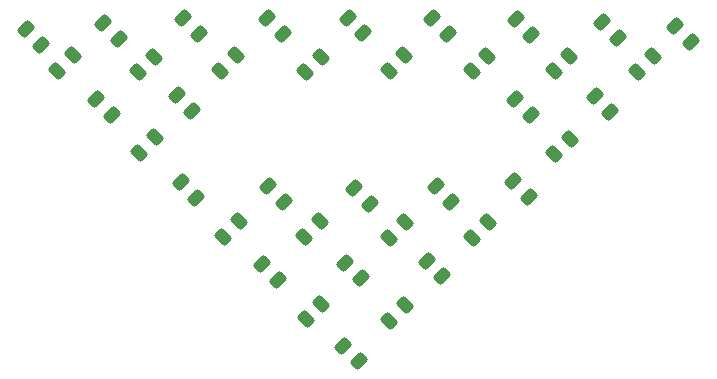
<source format=gbr>
G04 #@! TF.GenerationSoftware,KiCad,Pcbnew,(5.99.0-9526-g5c17ff0595)*
G04 #@! TF.CreationDate,2021-06-05T18:49:19-05:00*
G04 #@! TF.ProjectId,BlueTeamCon,426c7565-5465-4616-9d43-6f6e2e6b6963,rev?*
G04 #@! TF.SameCoordinates,Original*
G04 #@! TF.FileFunction,Paste,Top*
G04 #@! TF.FilePolarity,Positive*
%FSLAX46Y46*%
G04 Gerber Fmt 4.6, Leading zero omitted, Abs format (unit mm)*
G04 Created by KiCad (PCBNEW (5.99.0-9526-g5c17ff0595)) date 2021-06-05 18:49:19*
%MOMM*%
%LPD*%
G01*
G04 APERTURE LIST*
G04 Aperture macros list*
%AMRoundRect*
0 Rectangle with rounded corners*
0 $1 Rounding radius*
0 $2 $3 $4 $5 $6 $7 $8 $9 X,Y pos of 4 corners*
0 Add a 4 corners polygon primitive as box body*
4,1,4,$2,$3,$4,$5,$6,$7,$8,$9,$2,$3,0*
0 Add four circle primitives for the rounded corners*
1,1,$1+$1,$2,$3*
1,1,$1+$1,$4,$5*
1,1,$1+$1,$6,$7*
1,1,$1+$1,$8,$9*
0 Add four rect primitives between the rounded corners*
20,1,$1+$1,$2,$3,$4,$5,0*
20,1,$1+$1,$4,$5,$6,$7,0*
20,1,$1+$1,$6,$7,$8,$9,0*
20,1,$1+$1,$8,$9,$2,$3,0*%
G04 Aperture macros list end*
%ADD10RoundRect,0.243750X0.494975X0.150260X0.150260X0.494975X-0.494975X-0.150260X-0.150260X-0.494975X0*%
%ADD11RoundRect,0.243750X0.150260X-0.494975X0.494975X-0.150260X-0.150260X0.494975X-0.494975X0.150260X0*%
G04 APERTURE END LIST*
D10*
X122650000Y-109700000D03*
X121324174Y-108374174D03*
X129475000Y-109275000D03*
X128149174Y-107949174D03*
X136575826Y-109300826D03*
X135250000Y-107975000D03*
X143375826Y-109250826D03*
X142050000Y-107925000D03*
X150525826Y-109300826D03*
X149200000Y-107975000D03*
X157587913Y-109362913D03*
X156262087Y-108037087D03*
X164950826Y-109625826D03*
X163625000Y-108300000D03*
X171112913Y-109987913D03*
X169787087Y-108662087D03*
D11*
X117474174Y-112400826D03*
X118800000Y-111075000D03*
X124299174Y-112550826D03*
X125625000Y-111225000D03*
X131274174Y-112400826D03*
X132600000Y-111075000D03*
X138449174Y-112550826D03*
X139775000Y-111225000D03*
X145524174Y-112400826D03*
X146850000Y-111075000D03*
X152537087Y-112462913D03*
X153862913Y-111137087D03*
X159499174Y-112475826D03*
X160825000Y-111150000D03*
X166549174Y-112525826D03*
X167875000Y-111200000D03*
D10*
X122062913Y-116162913D03*
X120737087Y-114837087D03*
X128912913Y-115837913D03*
X127587087Y-114512087D03*
X157550826Y-116175826D03*
X156225000Y-114850000D03*
X164300826Y-115875826D03*
X162975000Y-114550000D03*
D11*
X124399174Y-119350826D03*
X125725000Y-118025000D03*
X159549174Y-119500826D03*
X160875000Y-118175000D03*
D10*
X129225826Y-123200826D03*
X127900000Y-121875000D03*
X136637913Y-123537913D03*
X135312087Y-122212087D03*
X143900826Y-123700826D03*
X142575000Y-122375000D03*
X150825826Y-123525826D03*
X149500000Y-122200000D03*
X157375826Y-123100826D03*
X156050000Y-121775000D03*
D11*
X131499174Y-126500826D03*
X132825000Y-125175000D03*
X138374174Y-126500826D03*
X139700000Y-125175000D03*
X145549174Y-126550826D03*
X146875000Y-125225000D03*
X152574174Y-126550826D03*
X153900000Y-125225000D03*
D10*
X136125826Y-130100826D03*
X134800000Y-128775000D03*
X143150826Y-130000826D03*
X141825000Y-128675000D03*
X150062913Y-129837913D03*
X148737087Y-128512087D03*
D11*
X138499174Y-133475826D03*
X139825000Y-132150000D03*
X145549174Y-133575826D03*
X146875000Y-132250000D03*
D10*
X142987913Y-137012913D03*
X141662087Y-135687087D03*
X116125826Y-110225826D03*
X114800000Y-108900000D03*
M02*

</source>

*PROBLEM DESCRIPTION:* Which lines above contain the word "rounded"? Copy each of them.

*EXERCISE SOLUTION:*
0 Rectangle with rounded corners*
0 Add four circle primitives for the rounded corners*
0 Add four rect primitives between the rounded corners*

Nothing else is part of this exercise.